PS: I went to see The Godfather, Part II yesterday, and when my father asked me how it was, I reported that it was amazing, though not quite as perfect as the first one. "That's because I wasn't there," he answered.
PPS: I went to some party ever so briefly on Saturday night, on a roof top in Park Slope. I marched up to some hot dude dude, standing with one other guy and two girls, and simply stuck out my hand and said, "Hey, I'm Maura." No explanation; just a straight-up introduction. Both the hottie and his friend seemed quite impressed — dare I say touched? — but my boldness, not to say arrogance. Unfortunately for me, however, it quickly became apparent the (very nice) women they were with were their girlfriends. Oops.
i'm hearing all of you, on the nice guy thing ... and I think I'm going to give it another shot, even though I am kind of with our girl from Cali and Sarah-Beth in thinking, eh, it never works out if you don't feel like chemistry off the bat. (But, then again, it hasn't worked out for me when I HAVE felt the chemistry off the bat, either!
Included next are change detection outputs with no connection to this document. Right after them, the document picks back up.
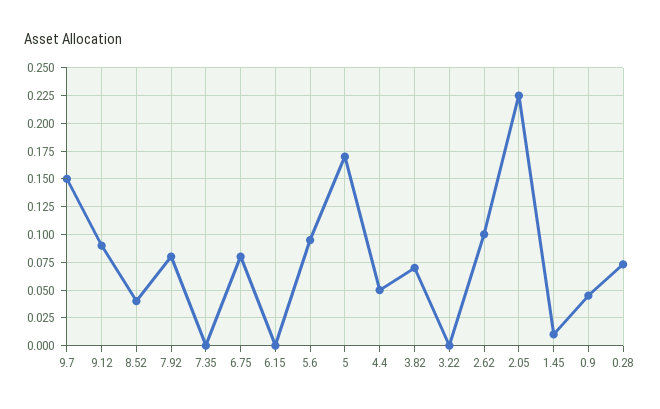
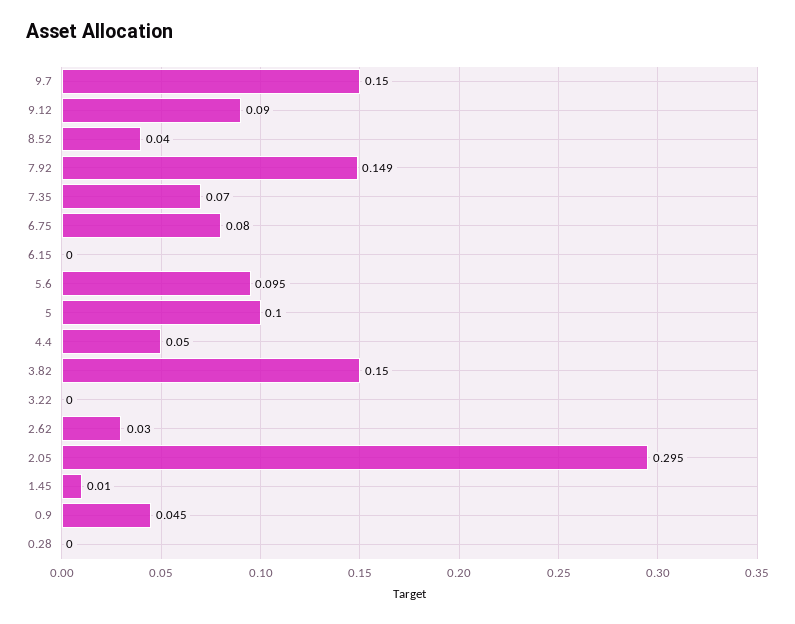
7.92: 0.075 -> 0.149
7.35: 0 -> 0.07
5: 0.175 -> 0.1
3.82: 0.075 -> 0.15
2.62: 0.1 -> 0.03
2.05: 0.225 -> 0.295
0.28: 0.075 -> 0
So ... what have I got to lose?)
*This is kind of a long story, but the short version is that my father can be a little melodramatic and I had anorexia, which was bad enough that my leg was temporarily paralyzed, due to complications, for a long time, and I had to be hospitalized twice, and I suppose there was some danger of me dying, if I kept it up. But all that stuff went down about twenty years ago, and I am more than perfectly healthy now ... if a little exercise-obsessed.